%%

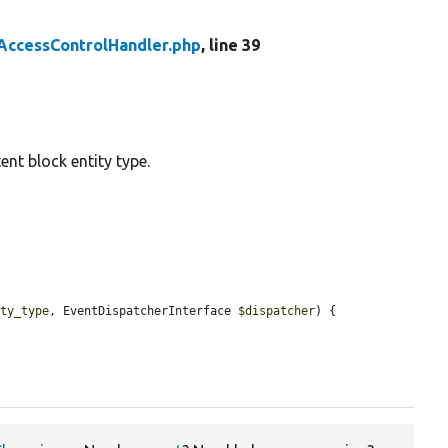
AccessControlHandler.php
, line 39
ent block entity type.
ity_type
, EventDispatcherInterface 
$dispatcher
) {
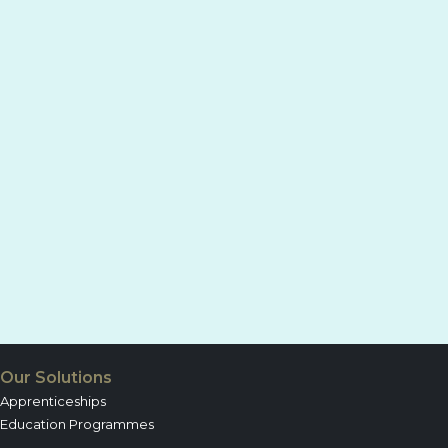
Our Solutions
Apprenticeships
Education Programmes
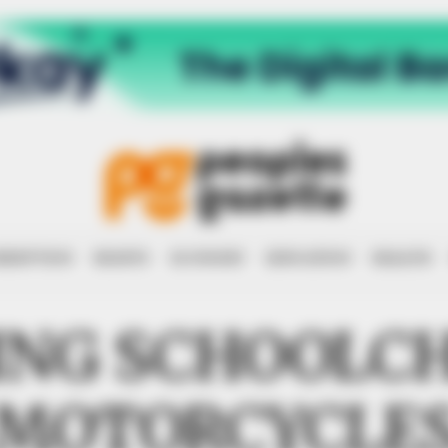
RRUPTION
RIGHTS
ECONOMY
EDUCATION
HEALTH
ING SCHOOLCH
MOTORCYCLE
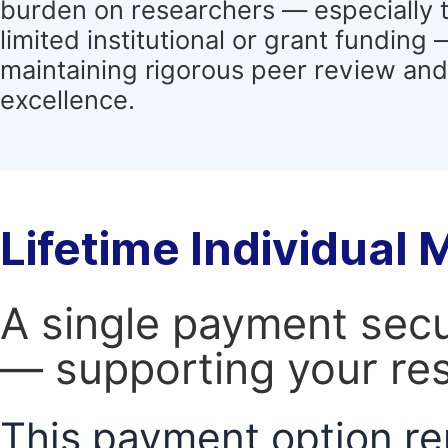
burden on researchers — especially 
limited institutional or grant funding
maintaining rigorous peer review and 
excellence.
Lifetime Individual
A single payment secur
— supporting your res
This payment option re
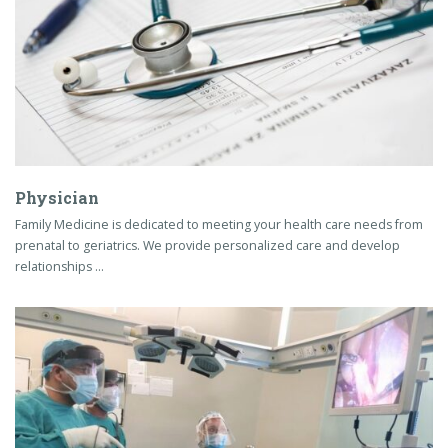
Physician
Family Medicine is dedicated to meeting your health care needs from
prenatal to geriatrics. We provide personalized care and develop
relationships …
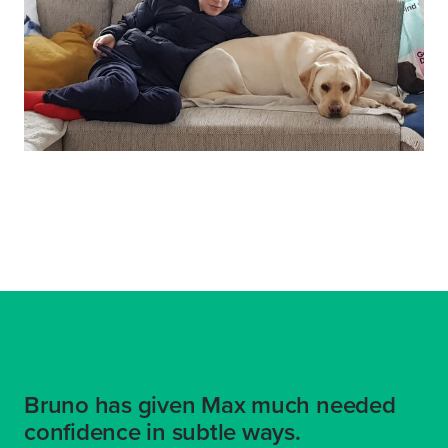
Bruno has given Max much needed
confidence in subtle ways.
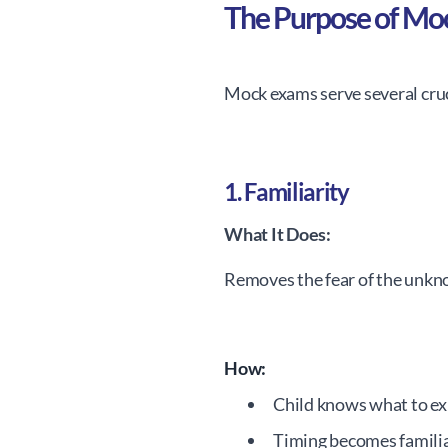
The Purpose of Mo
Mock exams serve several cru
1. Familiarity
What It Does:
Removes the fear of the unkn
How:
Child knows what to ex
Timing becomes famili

%%

WHAT IS EXPECTED.
Pick each line holding the word "payment" out of the listing.

WORKED SOLUTION.
A single payment secur
This payment option re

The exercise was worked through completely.